Some weeks back a news story emerged in The New York Times, causing lights to flash on my radar:

“Egyptian lawmaker forced to resign over nose job”

Sounds like a nosegate. Read on, I thought. It began so:

“The first political scandal of Egypt’s fledgling electoral democracy erupted Monday after an Islamist lawmaker was expelled from his ultraconservative party, accused of fabricating a story that he was viciously beaten by masked gunmen.”

Anwar el-Balkimy was newly elected to the recently formed Egyptian parliament and a member of the ultra-conservative Al Nour party, who typically condemn various forms of entertainment such as music, also have truck with plastic surgery which is considered sinful.

El-Balkimy, it seems, boxed himself off a nose job and then claimed the bandages and his time in hospital was a result of getting brutally attacked. And that’s when the trouble started. Not only did he get, in his party’s eyes, a morally objectionable bit of surgery he also fabricated a story to justify it, in the process leading a series of other elected officials to visit him to wish him well and some to suggest that Egypt’s interior minister may have been responsible for the attack. The ministry, it was reported, had to send a letter of condolence.

Eventually El-Blakimy was forced to resign. A spokesman for Al Nour claimed this showed the party was “establishing a principal of accountability” – something new to elected officials in Egypt, if a little more common around the world, he said.

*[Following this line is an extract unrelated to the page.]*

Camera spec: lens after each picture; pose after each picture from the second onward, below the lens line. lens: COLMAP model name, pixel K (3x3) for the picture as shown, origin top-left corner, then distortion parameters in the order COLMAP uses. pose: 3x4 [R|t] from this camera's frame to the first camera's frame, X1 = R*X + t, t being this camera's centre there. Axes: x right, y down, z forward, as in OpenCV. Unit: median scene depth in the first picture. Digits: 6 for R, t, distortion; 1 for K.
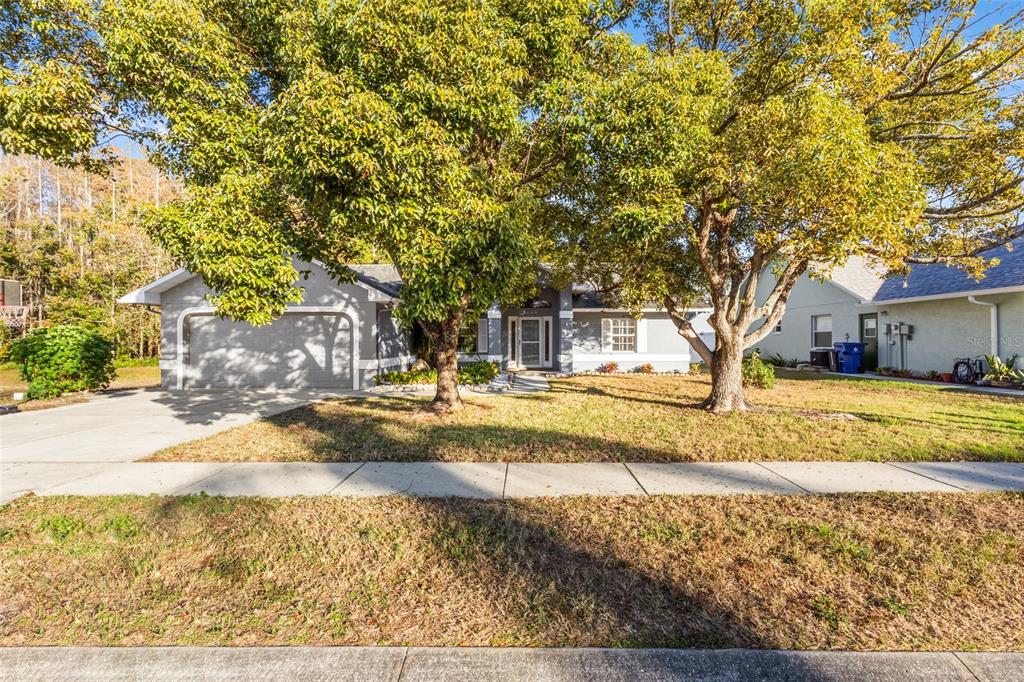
lens RADIAL K [[475.1, 0, 514.6], [0, 475.1, 339.1], [0, 0, 1]] dist [0.002143, -0.000299]
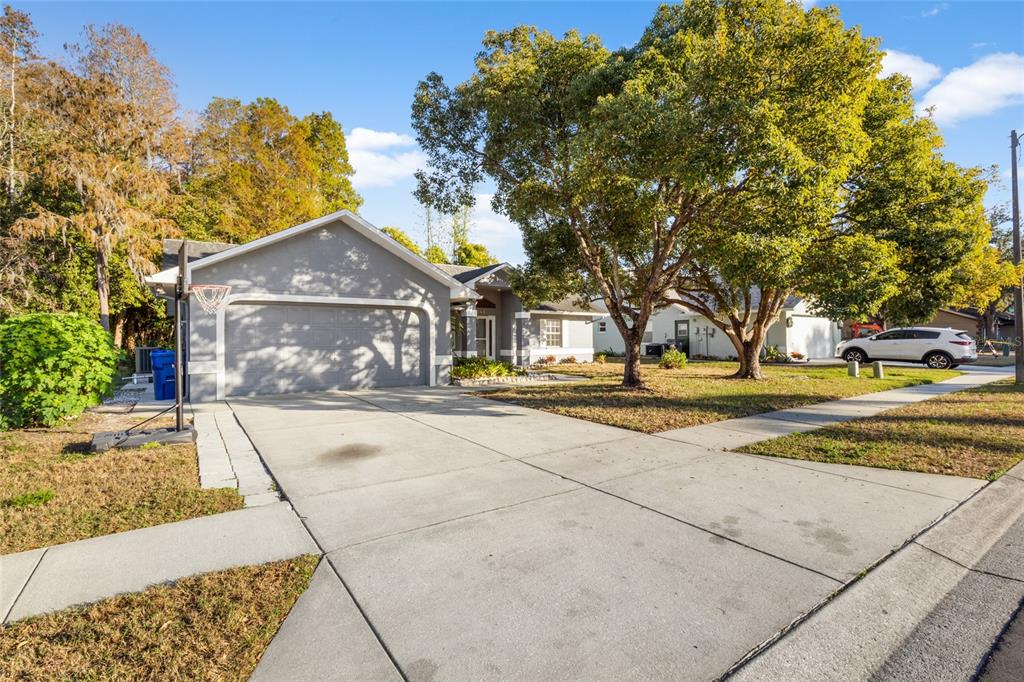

Is this progress? Well, sort of. If he’d been forced out just because of religious objections to his surgery, then obviously not. Beyond the morbid fascination, who cares what people are doing with their faces as long as the public’s cash or time isn’t wasted. When his elaborate story unravelled however, then it was time to be called to account. In the Mubarak era, such questioning could readily be shrugged off.

“Vain, self-aggrandizing and hypocritical politicians are, of course, as old as politics, even in Egypt,” wrote David Kirkpartick in the New York Times article. “But for their foibles to blossom into public scandal requires conditions that are still a novelty here and elsewhere in the Arab world: lawmakers who win competitive elections with promises to honor their constituents, informants unafraid of extra-legal retribution from the powerful and a free press eager to expose the circus. In this case, it took just 40 days since the Parliament was seated.”

40 days since parliament was seated and some 388 since Hosni Mubarak was unseated. Although, given that the military appears to be still ruling the roost regardless in post-Mubarak Egypt, there might a powerful general looking at himself in the mirror, rubbing his hand across a sagging face and wondering if it’s right about time to do something about those lines around his eyes.